Do you ask symptoms to the AI? Study detects medical errors in more than 20% of responses

A Penn State study found that AI answers medical queries with 76.2% accuracy, but fails in more than 20% of cases

News Desk
Thu, Jun 11 2026 09:24:45 UTC

Time to Read 5 Min

More and more people are asking artificial intelligence what a pain, a spot on the skin, a fever that doesn't go down, or a symptom they don't understand can mean. It's fast, convenient and often sounds convincing. Therein lies the problem.

A new study led by researchers at Penn State's College of Health and Human Development (HHD) draws a clear line: Chatbots may get many health consultations right, but they still get too many wrong to use as a replacement for a doctor's consultation.

According to the analysis, the responses generated by language models had an overall accuracy of 76.2%. But the error rate exceeded 20%, about double that seen in human doctors, according to the researchers.

What the study analyzed

The work sought to measure how an ordinary person uses artificial intelligence when they have a medical question. It was not an idealized exam or questions designed only for specialists, but rather queries similar to those that any user could write on the Internet.

The researchers organized a competition called Diagnose-a-thon at Penn State. 34 people participated, including professors, employees, and undergraduate and graduate students. In total, they presented 212 AI-generated questions and answers about real and imagined health problems.

Participants could choose between four models: ChatGPT-4o, ChatGPT-3.5, Gemini-1.5 Pro and Llama3-8b. Nine certified doctors then evaluated the accuracy of the answers and the potential harm they could cause, using a six-point scale.

The AI got it right enough, but not enough

The result has two readings. The first is that AI can already answer many basic medical questions quite accurately. The second, less comfortable, is that “enough” is not enough in health.

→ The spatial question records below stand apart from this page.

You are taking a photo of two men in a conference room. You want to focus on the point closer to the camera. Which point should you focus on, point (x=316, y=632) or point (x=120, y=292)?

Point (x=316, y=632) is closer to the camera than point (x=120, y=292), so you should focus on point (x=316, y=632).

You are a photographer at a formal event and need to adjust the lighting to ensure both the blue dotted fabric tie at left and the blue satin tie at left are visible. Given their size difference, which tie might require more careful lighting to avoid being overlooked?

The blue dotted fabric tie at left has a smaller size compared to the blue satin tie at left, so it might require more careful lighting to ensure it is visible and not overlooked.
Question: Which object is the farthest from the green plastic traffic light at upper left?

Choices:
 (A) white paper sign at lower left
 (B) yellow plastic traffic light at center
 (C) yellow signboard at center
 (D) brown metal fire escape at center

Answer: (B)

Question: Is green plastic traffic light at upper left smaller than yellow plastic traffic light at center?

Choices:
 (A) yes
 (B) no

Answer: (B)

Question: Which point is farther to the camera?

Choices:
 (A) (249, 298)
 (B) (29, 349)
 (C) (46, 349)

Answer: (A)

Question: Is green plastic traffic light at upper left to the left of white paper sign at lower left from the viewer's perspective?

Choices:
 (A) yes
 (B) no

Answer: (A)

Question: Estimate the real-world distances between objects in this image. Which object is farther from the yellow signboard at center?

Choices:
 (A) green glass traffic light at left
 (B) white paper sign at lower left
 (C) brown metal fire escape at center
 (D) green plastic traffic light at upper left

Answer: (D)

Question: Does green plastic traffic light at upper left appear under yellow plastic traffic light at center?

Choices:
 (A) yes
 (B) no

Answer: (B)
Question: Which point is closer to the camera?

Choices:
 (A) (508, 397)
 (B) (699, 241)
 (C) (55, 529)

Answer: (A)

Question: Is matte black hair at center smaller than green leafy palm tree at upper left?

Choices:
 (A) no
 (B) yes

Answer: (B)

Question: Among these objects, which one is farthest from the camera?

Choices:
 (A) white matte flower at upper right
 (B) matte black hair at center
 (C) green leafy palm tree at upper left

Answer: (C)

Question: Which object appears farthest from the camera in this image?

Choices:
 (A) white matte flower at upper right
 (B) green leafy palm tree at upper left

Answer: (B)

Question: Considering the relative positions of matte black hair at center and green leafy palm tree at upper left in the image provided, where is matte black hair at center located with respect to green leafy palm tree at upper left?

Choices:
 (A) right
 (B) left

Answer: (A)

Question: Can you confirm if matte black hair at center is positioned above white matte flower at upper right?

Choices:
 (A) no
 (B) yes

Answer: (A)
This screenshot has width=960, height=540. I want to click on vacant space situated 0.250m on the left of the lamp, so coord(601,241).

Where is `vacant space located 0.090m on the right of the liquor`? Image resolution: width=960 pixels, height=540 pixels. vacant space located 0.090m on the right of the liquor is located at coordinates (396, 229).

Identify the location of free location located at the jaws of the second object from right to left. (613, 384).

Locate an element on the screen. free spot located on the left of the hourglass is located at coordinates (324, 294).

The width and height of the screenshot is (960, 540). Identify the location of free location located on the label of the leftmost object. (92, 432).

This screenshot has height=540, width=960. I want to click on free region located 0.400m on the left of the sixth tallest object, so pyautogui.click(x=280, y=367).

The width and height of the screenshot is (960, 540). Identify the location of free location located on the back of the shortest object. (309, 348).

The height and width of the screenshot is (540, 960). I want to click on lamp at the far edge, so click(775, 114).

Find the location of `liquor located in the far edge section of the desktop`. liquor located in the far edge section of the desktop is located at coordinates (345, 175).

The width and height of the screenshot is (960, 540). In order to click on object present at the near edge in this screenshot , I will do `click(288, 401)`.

The researchers found that 76.2% of the AI-generated responses offered accurate information. The best areas were obstetrics and gynecology, and otorhinolaryngology, where the models had high validity scores and lower risk.

But performance fell in internal medicine, neurology and dermatology. In those areas, the models showed lower validity and a greater possibility of harmful responses. This matters because many real consultations start right there: persistent pain, dizziness, neurological symptoms, skin lesions or discomfort that is difficult to describe.

Why the error can be serious

An AI medical error does not always mean an absurd or easy-to-detect phrase. Sometimes the problem is more subtle: an answer that sounds safe, seems reasonable, and leaves out important information.

It can minimize a symptom that requires urgent attention. It may suggest the wrong cause. You may give an incomplete recommendation. Or you can mix correct information with other that does not correspond to the case.

That is one of the most difficult risks for the common user: they do not always know how to distinguish which part of the response is useful and which part can lead them astray.

AI works best in the hands of doctors

The researchers do not propose that AI is useless. On the contrary: they see real opportunities to improve health care. But the point is who uses it and with what criteria. The study suggests that these tools may be more useful for health professionals than for patients looking to diagnose their own symptoms.

A doctor can detect an incomplete response, ask for more data, correct a hypothesis, or decide when a symptom requires immediate attention. A patient, on the other hand, may take a convincing response as if it were a medical indication.

You can see: When emotional discomfort is reflected in our body, even if there is no longer a physical illness of origin

Which questions gave the best results?

The team observed that very specific questions and queries between 60 and 250 characters tended to generate more accurate answers. That does not mean that it is advisable to use AI to self-diagnose. But it does leave a useful clue: vague questions often increase the risk of poor answers.

Writing “my head hurts” is not the same as explaining the age, duration of the pain, associated symptoms, history, and whether there was fever, bumps, vomiting, blurred vision, or loss of strength.

Even so, in the event of intense, persistent or new symptoms, the recommendation does not change: you must consult a professional.

What a patient can do with AI without putting themselves at risk

AI can be used to organize ideas before a consultation. It can help you prepare questions for the doctor, understand terms in a report, or make a list of symptoms so you don't forget anything.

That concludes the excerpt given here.